→ **Problem**
Where the data below contains pictures, omit them; output the rest word for word.

─── Collected data

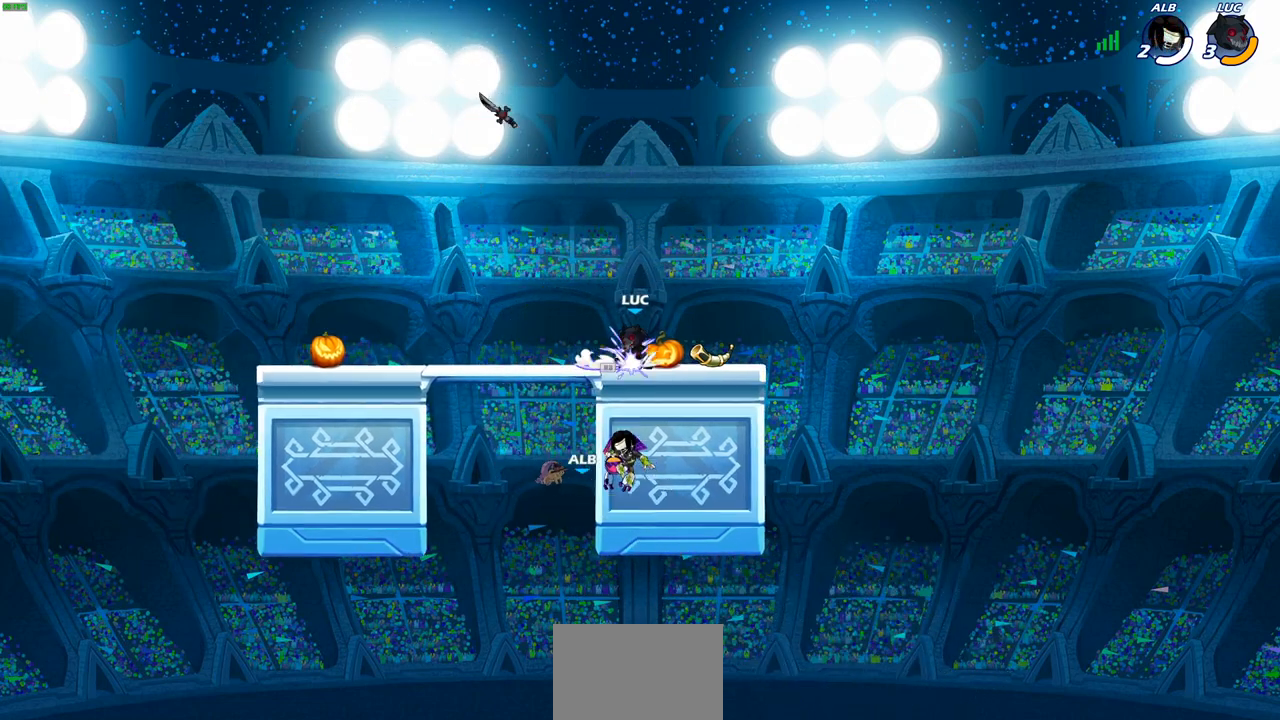
{"buttons": [], "left_stick": "down-left", "right_stick": "center", "events": [[67, "R1", "up"], [117, "CROSS", "up"], [367, "left_stick", "down-left"]]}
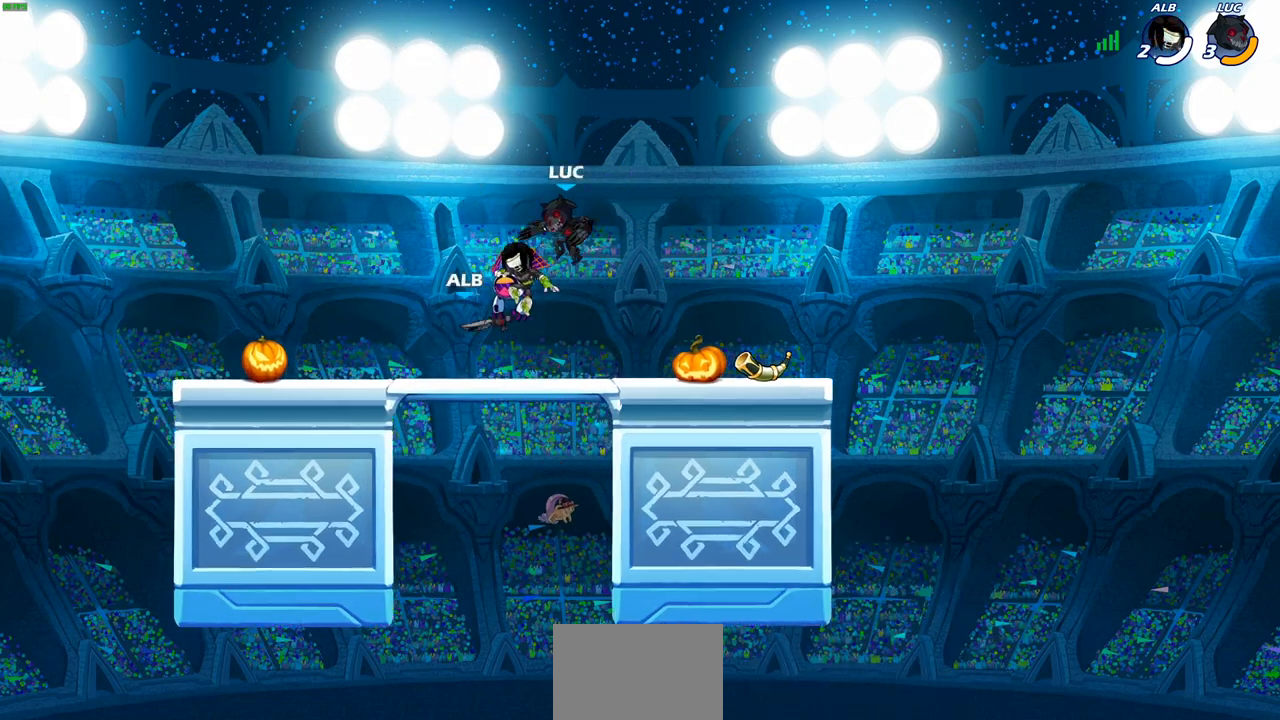
{"buttons": [], "left_stick": "down-left", "right_stick": "center", "events": [[83, "left_stick", "down-right"], [250, "left_stick", "down"], [367, "left_stick", "down-left"]]}
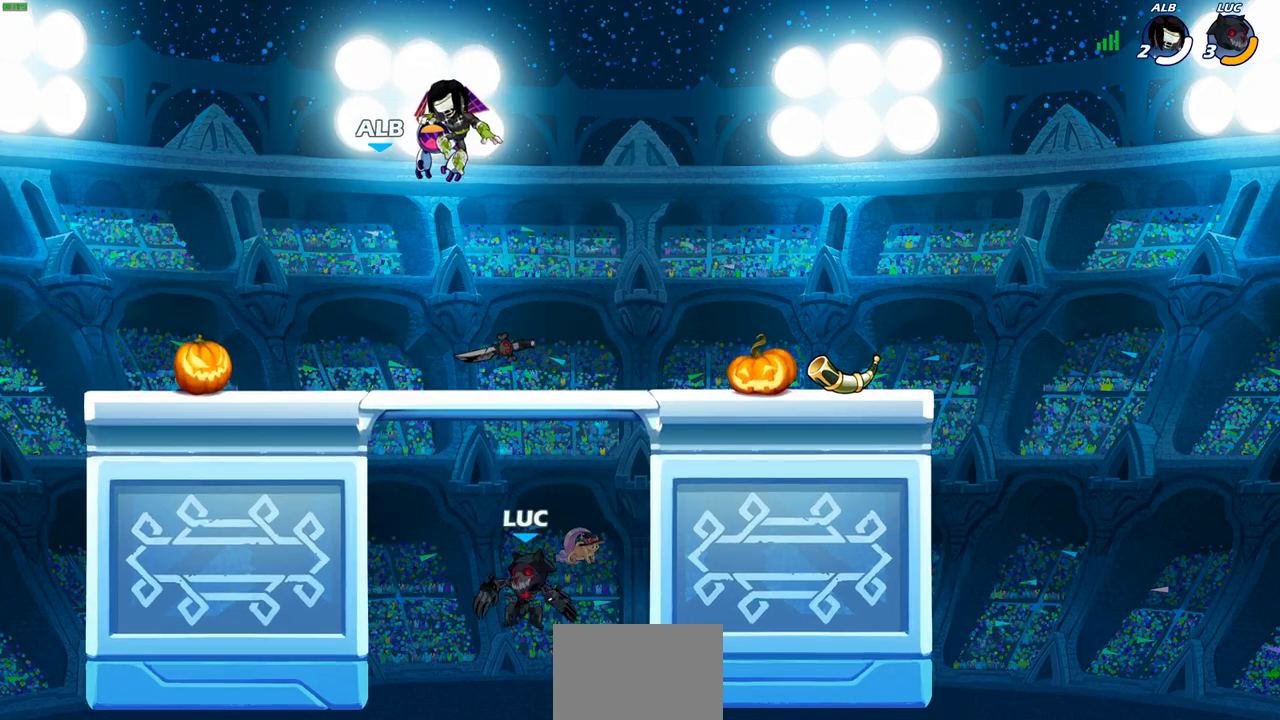
{"buttons": [], "left_stick": "down-left", "right_stick": "center", "events": [[17, "CROSS", "down"], [17, "left_stick", "up-left"], [117, "CROSS", "up"], [267, "CROSS", "down"], [417, "CROSS", "up"], [433, "left_stick", "down-left"]]}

──────

→ **Exercise solution**
{"buttons": [], "left_stick": "down-left", "right_stick": "center", "events": [[67, "R1", "up"], [117, "CROSS", "up"], [367, "left_stick", "down-left"]]}
{"buttons": [], "left_stick": "down-left", "right_stick": "center", "events": [[83, "left_stick", "down-right"], [250, "left_stick", "down"], [367, "left_stick", "down-left"]]}
{"buttons": [], "left_stick": "down-left", "right_stick": "center", "events": [[17, "CROSS", "down"], [17, "left_stick", "up-left"], [117, "CROSS", "up"], [267, "CROSS", "down"], [417, "CROSS", "up"], [433, "left_stick", "down-left"]]}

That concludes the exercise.